Jember, Jawa Timur (ANTARA) - Kepolisian Resor Jember, Jawa Timur, menangkap pelaku ujaran kebencian terkait isu suku, agama, ras dan antargolongan (SARA) berinisial HS (55) yang disebarkan melalui media sosial.
"Tersangka HS warga Kelurahan Jember Kidul, Kecamatan Kaliwates itu diduga kuat telah menyebarkan postingan yang menyangkut isu SARA melalui beberapa akun media sosial miliknya," kata Kapolres Jember AKBP Bayu Pratama Gubunagi dalam konferensi pers yang digelar di Mapolres Jember, Selasa.
Menurutnya penyidik juga telah mengidentifikasi sekitar 17 akun media sosial yang dikelola tersangka dan banyak postingan di akun-akun tersebut mengandung ujaran kebencian, fitnah, pencemaran nama baik, serta konten-konten lain yang berpotensi mengganggu stabilitas keamanan dan ketertiban masyarakat (kamtibmas).
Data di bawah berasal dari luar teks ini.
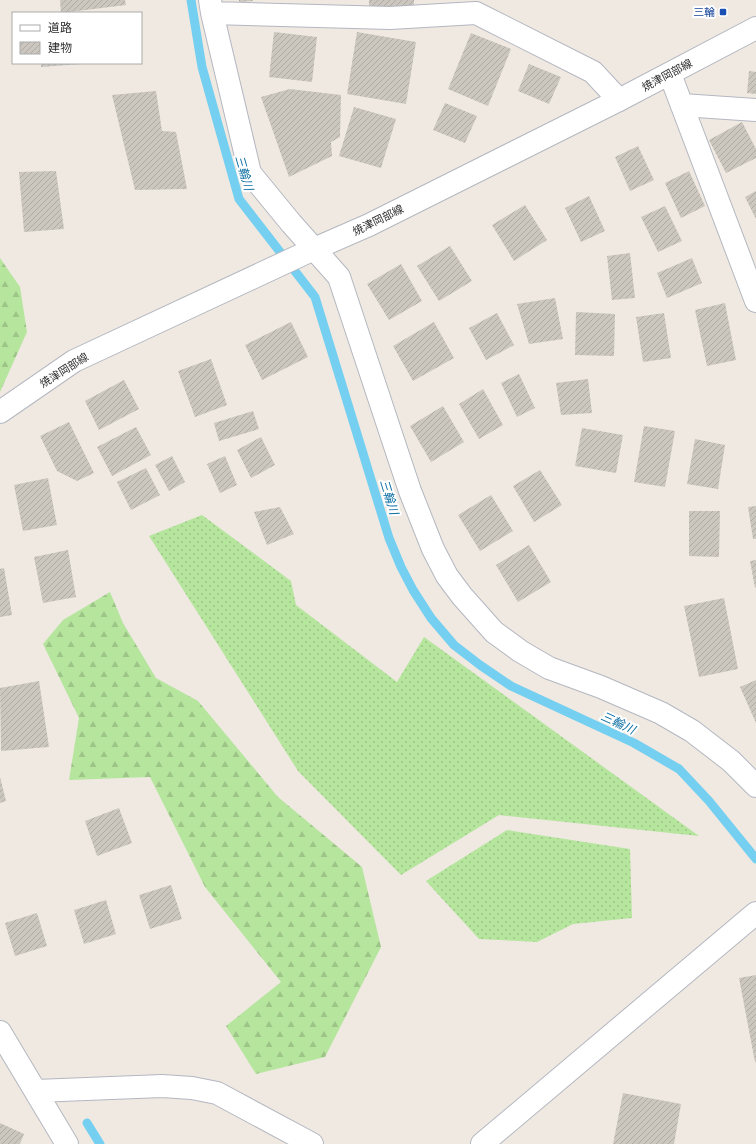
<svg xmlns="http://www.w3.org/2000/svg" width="756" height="1144" viewBox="0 0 756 1144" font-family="'Asap Condensed','Noto Sans JP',sans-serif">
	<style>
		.grass { fill: url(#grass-dots) }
		.forest { fill: url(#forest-firs) }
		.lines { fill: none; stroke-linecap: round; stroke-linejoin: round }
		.stream { stroke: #75cff0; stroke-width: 9 }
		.building { fill: url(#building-hatch) }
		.street-casing { stroke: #b4b7c1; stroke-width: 24 }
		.secondary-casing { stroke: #b4b7c1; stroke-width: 24 }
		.street { stroke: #fff; stroke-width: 22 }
		.secondary { stroke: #fff; stroke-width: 22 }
		.transit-dot { fill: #1a4fb4; stroke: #fff; stroke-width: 1.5 }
		.labels { text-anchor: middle; stroke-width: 4; stroke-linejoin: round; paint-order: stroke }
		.transit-label { font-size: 11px; fill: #164399; stroke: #fff; text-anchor: end }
		.street-label { font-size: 11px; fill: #2e2e2e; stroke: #fff }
		.water-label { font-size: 12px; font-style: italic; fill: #0d6fa3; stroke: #fff }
	</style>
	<defs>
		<pattern id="grass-dots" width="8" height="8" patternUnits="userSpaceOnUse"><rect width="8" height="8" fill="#b6e59e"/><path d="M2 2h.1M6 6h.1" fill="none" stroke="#9dc588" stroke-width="1.8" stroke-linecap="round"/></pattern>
		<pattern id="forest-firs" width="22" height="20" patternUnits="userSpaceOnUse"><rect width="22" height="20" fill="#b6e59e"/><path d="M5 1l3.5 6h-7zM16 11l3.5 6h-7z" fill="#9dc588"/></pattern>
		<pattern id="building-hatch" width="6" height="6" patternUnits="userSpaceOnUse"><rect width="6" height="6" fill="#cbc7bf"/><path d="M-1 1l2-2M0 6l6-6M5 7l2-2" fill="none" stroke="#afaba4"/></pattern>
	</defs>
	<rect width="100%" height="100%" fill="#efe9e1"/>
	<!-- grass -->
	<path class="grass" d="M 202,515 L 291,581 L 296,605 L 397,682 L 424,637 L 699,836 L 499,815 L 401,875 L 298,771 L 149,536 Z
		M 507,830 L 630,849 L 632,918 L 573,924 L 537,942 L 479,939 L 426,881 Z"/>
	<!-- forest -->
	<path class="forest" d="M 0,258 L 20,287 L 27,332 L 0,392 Z
		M 110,592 L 123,623 L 156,678 L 198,701 L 278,797 L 362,867 L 381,947 L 325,1057 L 256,1074 L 226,1026 L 281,982 L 205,887 L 150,777 L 69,780 L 79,718 L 43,644 L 63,620 Z"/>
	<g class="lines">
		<!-- stream -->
		<path class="stream" d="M 191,0 L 202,67 L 239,199 L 315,297 L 389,538 L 401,567 L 413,590 L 431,618 L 454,645 L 480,665 L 511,686 L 634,743 L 679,769 L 709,801 L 756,859
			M 87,1123 L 100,1144"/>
	</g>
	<!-- building -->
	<path class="building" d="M 60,0 L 125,0 L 126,5 L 61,13 Z
		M 239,0 L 253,0 L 253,1 L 239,2 Z
		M 369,0 L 414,0 L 414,11 L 369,11 Z
		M 274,32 L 317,37 L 312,82 L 269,77 Z
		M 357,32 L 416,42 L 406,104 L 347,94 Z
		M 471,33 L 511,49 L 488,106 L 448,89 Z
		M 41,63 L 81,63 L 81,64 L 41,67 Z
		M 529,64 L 561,77 L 549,104 L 518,91 Z
		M 749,71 L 756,72 L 756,94 L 747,93 Z
		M 290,89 L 341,95 L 340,137 L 331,142 L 332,156 L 289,177 L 261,97 Z
		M 156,91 L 162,131 L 176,132 L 187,189 L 135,190 L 112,95 Z
		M 445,103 L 477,116 L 465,143 L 433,130 Z
		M 354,107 L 396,119 L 381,168 L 339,156 Z
		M 742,122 L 756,149 L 756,158 L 726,173 L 709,140 Z
		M 638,146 L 654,180 L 630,191 L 615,157 Z
		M 56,171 L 64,229 L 24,232 L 19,172 Z
		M 689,171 L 705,206 L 681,218 L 665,183 Z
		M 756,191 L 756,219 L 745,197 Z
		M 589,196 L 605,231 L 581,242 L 565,208 Z
		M 525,205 L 547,240 L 514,261 L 492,225 Z
		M 665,206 L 682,241 L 658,252 L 641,217 Z
		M 450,246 L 472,281 L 439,301 L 417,266 Z
		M 630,253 L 635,298 L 612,300 L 607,256 Z
		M 692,258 L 702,283 L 667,298 L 657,273 Z
		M 401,264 L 422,301 L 389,320 L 367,284 Z
		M 555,298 L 563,339 L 529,344 L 517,304 Z
		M 725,303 L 736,360 L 707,366 L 695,310 Z
		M 576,312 L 615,314 L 614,356 L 575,355 Z
		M 497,313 L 514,345 L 486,360 L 469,328 Z
		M 664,313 L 671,358 L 643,362 L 636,317 Z
		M 291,322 L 308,357 L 262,380 L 245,345 Z
		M 434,322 L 454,358 L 413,381 L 393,346 Z
		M 211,359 L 227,405 L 195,417 L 178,371 Z
		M 519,374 L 535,408 L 517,417 L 501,383 Z
		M 588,379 L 592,413 L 561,415 L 556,383 Z
		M 124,380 L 139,409 L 99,430 L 85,401 Z
		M 483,389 L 503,425 L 479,439 L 459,404 Z
		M 443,406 L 464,442 L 431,462 L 410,426 Z
		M 253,411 L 259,429 L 219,441 L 214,423 Z
		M 69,422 L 94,473 L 77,481 L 57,471 L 40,436 Z
		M 644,426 L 675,431 L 665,487 L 634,482 Z
		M 136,427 L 151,455 L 112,476 L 97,447 Z
		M 582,428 L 623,435 L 616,473 L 575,466 Z
		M 261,437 L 275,465 L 251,478 L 237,450 Z
		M 695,439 L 725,445 L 718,489 L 687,484 Z
		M 172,456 L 185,482 L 169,491 L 155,465 Z
		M 225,456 L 237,485 L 220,493 L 207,464 Z
		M 146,468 L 160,495 L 131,510 L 117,482 Z
		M 540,470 L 562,505 L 534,522 L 513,486 Z
		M 48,478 L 57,525 L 23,531 L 14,485 Z
		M 491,495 L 513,531 L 480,551 L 458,515 Z
		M 756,506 L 756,539 L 753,539 L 748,507 Z
		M 280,507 L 294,534 L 267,545 L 254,512 Z
		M 689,511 L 720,511 L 719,557 L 689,556 Z
		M 529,545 L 551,582 L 518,602 L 496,565 Z
		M 68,550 L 76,597 L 43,603 L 34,557 Z
		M 756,560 L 756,587 L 755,588 L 750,561 Z
		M 4,568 L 12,615 L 0,617 L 0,569 Z
		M 724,598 L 738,669 L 699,677 L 684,606 Z
		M 756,680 L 756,723 L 740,687 Z
		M 39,681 L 49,747 L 1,751 L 0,688 Z
		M 0,777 L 6,801 L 0,803 Z
		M 119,808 L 132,843 L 97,856 L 85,821 Z
		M 171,885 L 182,919 L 150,929 L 139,895 Z
		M 106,900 L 116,934 L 84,944 L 74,910 Z
		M 37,913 L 47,946 L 15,956 L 5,923 Z
		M 756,975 L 756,1062 L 755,1062 L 739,978 Z
		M 623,1093 L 681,1104 L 674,1144 L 613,1144 Z
		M 0,1123 L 24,1134 L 20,1144 L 0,1144 Z"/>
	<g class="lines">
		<!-- street casing -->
		<g class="street-casing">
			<path id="street" d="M 210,0 L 212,13 L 250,173 L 291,223 L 339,277 L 394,443 L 410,491 L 433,549 L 447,576 L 462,596 L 494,632 L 520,651 L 549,668 L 601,687 L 661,713 L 692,731 L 731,761 L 756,786
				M 212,13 L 390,18 L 476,13 L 593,72 L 619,100
				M 682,105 L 756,110
				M 0,1032 L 67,1144
				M 36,1091 L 162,1086 L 192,1088 L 217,1093 L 312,1144
				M 482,1144 L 756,913"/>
		</g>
		<!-- secondary casing -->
		<g class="secondary-casing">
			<path id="secondary" d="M 670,74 L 756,301
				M 0,412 L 74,361 L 314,249 L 369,225 L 619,100 L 756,28"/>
		</g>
		<!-- street -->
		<use href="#street" class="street"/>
		<!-- secondary -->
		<use href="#secondary" class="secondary"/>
	</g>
	<!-- markers -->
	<rect class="transit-dot" x="719" y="8" width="8" height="8" rx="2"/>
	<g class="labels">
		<!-- transit labels -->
		<g class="transit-label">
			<text x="715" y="16">三輪</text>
		</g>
		<!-- street labels -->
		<g class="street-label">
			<text transform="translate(667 75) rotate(-28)" y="4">焼津岡部線</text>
			<text transform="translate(378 220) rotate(-26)" y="4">焼津岡部線</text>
			<text transform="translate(64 370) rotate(-32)" y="4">焼津岡部線</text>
		</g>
		<!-- water labels -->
		<g class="water-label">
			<text transform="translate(244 173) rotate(74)" y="4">三輪川</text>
			<text transform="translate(389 497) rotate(73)" y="4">三輪川</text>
			<text transform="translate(618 723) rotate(25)" y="4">三輪川</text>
		</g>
	</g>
	<!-- legend -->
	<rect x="12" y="12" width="130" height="52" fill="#ffffff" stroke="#ababab"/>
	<rect x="20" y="25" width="20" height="6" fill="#ffffff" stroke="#ababab"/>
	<text x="48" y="32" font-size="12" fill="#2e2e2e">道路</text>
	<rect x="20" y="42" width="20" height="12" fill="url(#building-hatch)" stroke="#ababab"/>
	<text x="48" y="52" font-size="12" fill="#2e2e2e">建物</text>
</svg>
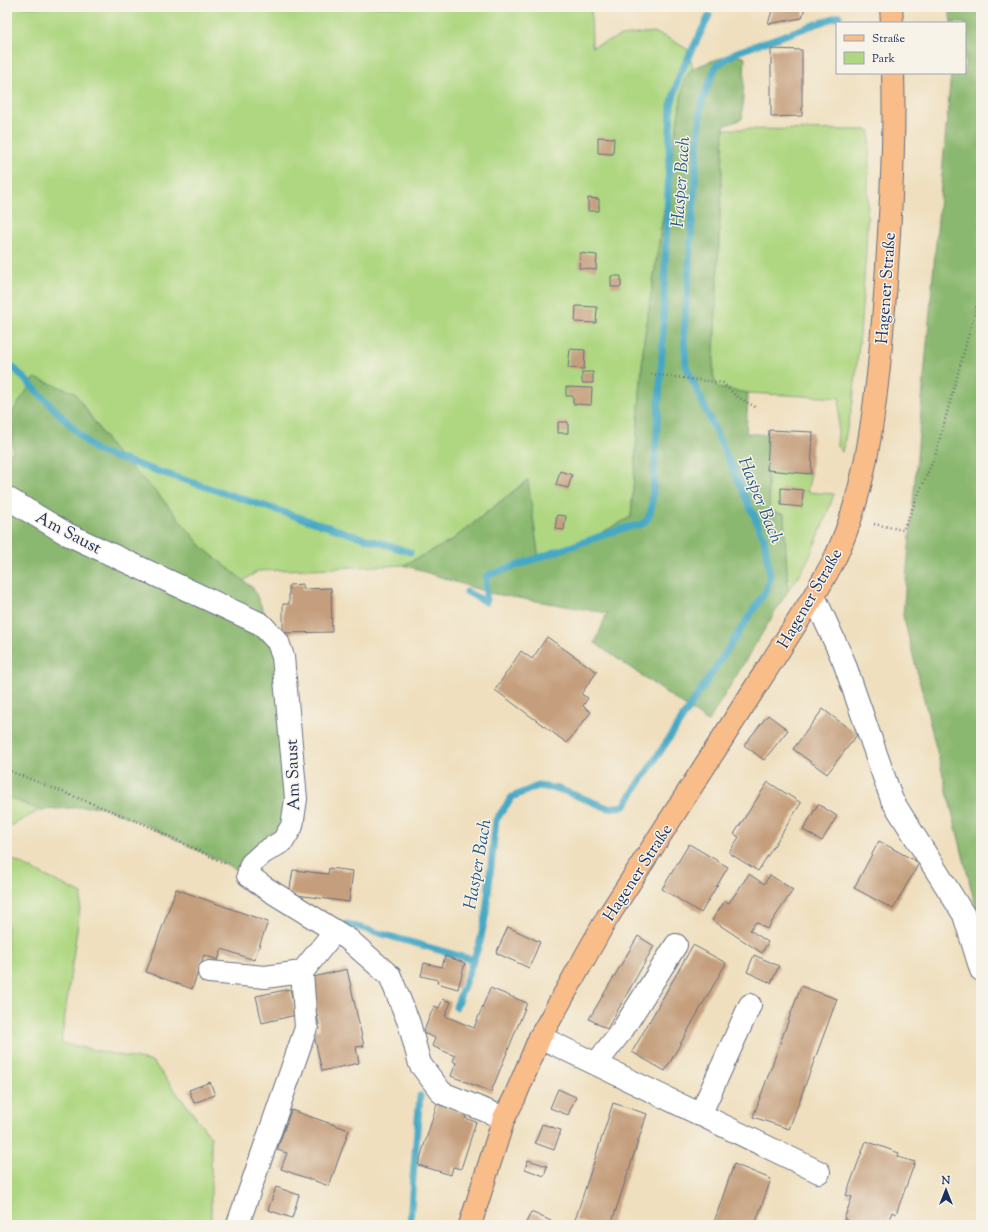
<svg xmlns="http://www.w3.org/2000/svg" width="988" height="1232" font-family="'Sorts Mill Goudy',serif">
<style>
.green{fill:#afd781;stroke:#658370}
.forest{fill:#8bb86f;stroke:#537466}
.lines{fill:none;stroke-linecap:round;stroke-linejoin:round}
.stream{stroke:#44a8c4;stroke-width:7}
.building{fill:#c59f7d}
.minor-casing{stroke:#656d80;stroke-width:24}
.major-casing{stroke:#656d80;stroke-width:24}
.path{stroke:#656d80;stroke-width:2.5;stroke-dasharray:1 3;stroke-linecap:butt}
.minor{stroke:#fff;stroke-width:22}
.major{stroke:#f8bd89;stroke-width:22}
.labels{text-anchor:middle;stroke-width:3;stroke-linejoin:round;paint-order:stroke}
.street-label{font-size:17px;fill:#1b2f5e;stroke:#f7f3e8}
.water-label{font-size:18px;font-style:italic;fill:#295982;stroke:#f7f3e8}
</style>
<rect width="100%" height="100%" fill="#f7f3e8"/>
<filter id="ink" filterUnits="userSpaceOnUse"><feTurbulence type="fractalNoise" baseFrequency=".025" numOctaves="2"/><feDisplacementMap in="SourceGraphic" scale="8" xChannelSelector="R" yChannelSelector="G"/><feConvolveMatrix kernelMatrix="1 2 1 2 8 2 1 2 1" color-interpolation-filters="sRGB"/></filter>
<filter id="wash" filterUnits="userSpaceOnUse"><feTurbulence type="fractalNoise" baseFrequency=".012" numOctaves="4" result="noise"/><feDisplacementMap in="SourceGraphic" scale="16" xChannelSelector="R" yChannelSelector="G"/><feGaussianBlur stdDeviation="0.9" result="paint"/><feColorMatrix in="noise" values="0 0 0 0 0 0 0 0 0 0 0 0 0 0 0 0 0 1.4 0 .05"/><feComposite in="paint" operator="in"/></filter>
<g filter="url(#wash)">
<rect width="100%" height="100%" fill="#efdfbe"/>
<path class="green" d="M7 7H591L592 47 621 36 654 32 670 39 687 49 693 68 684 80 644 340 631 517 603 532 545 557 539 561 527 480 451 541 404 565 258 571 243 581 203 548 159 495 112 448 74 392 12 414 13 450 7 461Z
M724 129 870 130 866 252 860 334 853 402 842 452 837 446 840 398 748 393 718 388 713 375Z
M767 470 811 474 807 492 834 494C822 528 810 563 788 591L784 515 770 512Z
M7 797 40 810 7 828Z
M7 857 82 894 61 1043 153 1062 211 1137V1225H7Z"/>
<path class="forest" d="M949 7H981V928L903 615 951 73H965V23H951Z
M732 55 745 57 742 119 724 126 713 375 718 388 748 393 746 433 769 435 767 470 770 512 784 514 788 591 708 722 595 643 607 613 489 593 404 565 451 541 528 480 539 560 603 532 631 517 644 340 684 80 693 68 714 60Z
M35 378 74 392 112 448 159 495 203 548 253 588 278 642 292 826 248 875 144 824 100 806 40 810 7 797V461L13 450 11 414Z"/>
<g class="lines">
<path class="stream" d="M7 363 16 370 96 451 347 533 410 552
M467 592 486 602V576L624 528C643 524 648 526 652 505L662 355 671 105 680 74 709 16
M347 924 470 959 474 958
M456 1007 480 942 486 913 496 820 512 797 538 786 559 789 608 808 624 806 674 731 767 589 770 575 764 538 686 366 684 334 701 104 716 66 737 52 839 16
M410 1225 413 1178 420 1096"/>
</g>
<g id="blocks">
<path class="building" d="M773 7H805L802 18 768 24Z
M771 49 802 50V116L771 117Z
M598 137 614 138 613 154 598 153Z
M588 198 599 199V211H588Z
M580 253 597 255 596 270 579 268Z
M611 276H621V287H611Z
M576 306 597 307 596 323 575 322Z
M570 349 585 350 584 369 568 368Z
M582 372H593V383H582Z
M566 387 592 388 591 405 573 404V396H566Z
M558 422H568V433H558Z
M769 430 813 432 811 474 767 470Z
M560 471 572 475 568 488 556 485Z
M781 488 803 490 802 507 781 505Z
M557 515 566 516 564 530 555 529Z
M303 584V589L331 588 332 632 283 633V604H289V585Z
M547 637 597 672 581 694 588 698 583 706 591 712 567 743 495 690 521 651 532 659Z
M823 709 857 735 827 774 793 749Z
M768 715 788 730 764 760 744 745Z
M768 782 801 803 758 871 729 853 739 837 734 834Z
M818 804 837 816 822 841 803 830Z
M879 841 919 863 893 909 854 888Z
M689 844 728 867 701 913 662 889Z
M329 868 353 871 349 902 289 894 293 870 328 874Z
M749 874 764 884 770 875 793 890 767 929 756 922 750 930 768 942 762 953 712 920 725 901 729 903Z
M176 889 268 922 254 960 222 949 218 960 204 955 192 989 146 972Z
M508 927 540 942 529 968 496 953Z
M638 936 654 946 607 1029 589 1019Z
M693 945 726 963 665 1071 632 1052Z
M754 955 779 966 771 983 747 972Z
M445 956 465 963 458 989 437 983 438 980 421 976 424 963 442 967Z
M347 969 364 1046 356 1047 359 1063 322 1071 313 1031 320 1029 309 978Z
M801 986 837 999 789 1129 753 1117Z
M490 988 527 1003 491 1092 451 1076 456 1063 453 1061 455 1056 432 1046 435 1038 423 1033 434 1006 439 1008 443 999 451 1002 445 1016 474 1028Z
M290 989 296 1015 262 1023 256 996Z
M210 1082 215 1095 194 1103 189 1090Z
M558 1089 576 1097 568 1115 550 1108Z
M613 1103 647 1114 611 1225H591L575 1220Z
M437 1104 467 1114 465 1118 476 1122 461 1169 453 1167 451 1175 418 1165Z
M291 1110 349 1130 329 1186 281 1169 287 1153 277 1150Z
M542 1124 561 1130 554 1150 535 1143Z
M866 1141 899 1153 898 1157 915 1162 896 1214 892 1212 887 1225H847L849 1221 844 1219 852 1197 846 1195Z
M528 1160 547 1166 544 1176 525 1169Z
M734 1164 771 1179 755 1225H713Z
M276 1187 299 1195 292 1218 268 1210Z
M531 1212 560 1225H525Z"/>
</g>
</g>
<g filter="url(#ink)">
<use href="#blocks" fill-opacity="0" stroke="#656d80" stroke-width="1"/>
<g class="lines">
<defs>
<path id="minor" d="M7 498 67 534 261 624 278 642 283 657 296 799 292 826 283 841 263 853 251 864 248 875 264 887 348 939 390 976 409 1023 420 1064 442 1093 504 1118
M814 596 844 662 892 800 964 915 981 970
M209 972 265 977 302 972 335 931
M540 1037 819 1172
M596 1064 623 1029 676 945
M700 1115 750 1005
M238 1224 306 1028 302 972"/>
<path id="major" d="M891 7 892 23
M470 1225 504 1118 514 1099 540 1037 552 1016 607 918 814 596C821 583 829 570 836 556 863 497 872 431 879 366 882 333 885 299 887 266 891 202 895 137 893 73"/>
</defs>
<use href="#minor" class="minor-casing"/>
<use href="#major" class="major-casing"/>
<path class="path" d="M651 374 723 383 736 396 757 408
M874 524 903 530 935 456 981 290
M7 770 144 824 226 864"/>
<use href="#minor" class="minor"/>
<use href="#major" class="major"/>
</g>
</g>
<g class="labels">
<g class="street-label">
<text transform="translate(885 288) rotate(-86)" y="6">Hagener Straße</text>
<text transform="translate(69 532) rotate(28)" y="6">Am Saust</text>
<text transform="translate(809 598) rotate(-60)" y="6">Hagener Straße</text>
<text transform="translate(292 775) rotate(-92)" y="6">Am Saust</text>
<text transform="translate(637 872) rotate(-57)" y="6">Hagener Straße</text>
</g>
<g class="water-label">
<text transform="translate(680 182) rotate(-86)" y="6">Hasper Bach</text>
<text transform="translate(761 500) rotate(68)" y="6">Hasper Bach</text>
<text transform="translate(477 864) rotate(-80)" y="6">Hasper Bach</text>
</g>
</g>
<rect width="988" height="1232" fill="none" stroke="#f7f3e8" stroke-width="24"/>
<rect x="836" y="22" width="130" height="52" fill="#f7f3e8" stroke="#9fa5b1"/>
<rect x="844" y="35" width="20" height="6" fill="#f8bd89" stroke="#9fa5b1"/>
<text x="872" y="42" font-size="12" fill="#1b2f5e">Straße</text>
<rect x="844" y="52" width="20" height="12" fill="#afd781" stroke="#9fa5b1"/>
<text x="872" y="62" font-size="12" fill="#1b2f5e">Park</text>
<g transform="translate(946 1190)" stroke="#f7f3e8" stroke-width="3" paint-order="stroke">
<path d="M0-3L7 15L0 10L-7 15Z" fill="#1b2f5e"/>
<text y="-6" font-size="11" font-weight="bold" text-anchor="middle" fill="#1b2f5e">N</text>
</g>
</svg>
"Dari hasil penyelidikan diketahui bahwa mayoritas konten yang diunggah melalui akun-akun tersebut menimbulkan keresahan di kalangan masyarakat, salah satunya akun dengan nama Melly Itoe Angie," tuturnya.
Modus pelaku dalam menjalankan aksinya yaitu memanfaatkan akun Facebook "Melly Itoe Angie" dan membuat dua postingan yang menyebut kalau orang NU bodoh dan anggota GP Ansor yang korupsi, sehingga hal tersebut dapat memicu konflik.
"Salah satu hal yang menjadi perhatian khusus adalah konten yang menyerang organisasi masyarakat (ormas) Islam terbesar di Indonesia. Jika tidak segera ditangani, maka konten itu dapat memicu konflik dan perpecahan di masyarakat.
Bayu mengatakan Polres Jember telah melakukan uji laboratorium forensik untuk memastikan bahwa alat bukti yang disita memang terkait dengan kejahatan yang dilakukan oleh tersangka, serta keterangan saksi ahli yang telah diperoleh untuk memastikan apakah postingan-postingan tersebut memenuhi unsur tindak pidana sesuai dengan Undang-Undang ITE.
Meskipun baru satu akun yang diproses hukum yakni akun "Melly Itoe Angie", namun pihak kepolisian terus mendalami 17 akun fiktif yang dikelola tersangka.
"Dari akun-akun tersebut, tersangka secara aktif memposting berbagai konten provokatif, termasuk ujaran kebencian, yang jika tidak segera ditindak, dikhawatirkan dapat memicu kegaduhan di masyarakat," ujarnya.
Ia menjelaskan motif dari tindakan tersangka HS diduga berkaitan dengan ekonomi, di mana tersangka mendapatkan keuntungan dari penyebaran konten-konten tersebut.
"Kami masih mendalami apakah tersangka bekerja sendiri atau ada keterlibatan kelompok lain serta kemungkinan adanya kepentingan-kepentingan tertentu di balik tindakannya itu," imbuhnya.
HS sudah ditahan dan dijerat dengan Pasal 45A ayat (2) junto Pasal 28 ayat (2) Undang-Undang Republik Indonesia Nomor 1 Tahun 2024 tentang perubahan kedua atas Undang-Undang Nomor 1 Tahun 2008 tentang Informasi dan Transaksi Elektronik (ITE) dengan ancaman hukuman pidana penjara paling lama 6 tahun.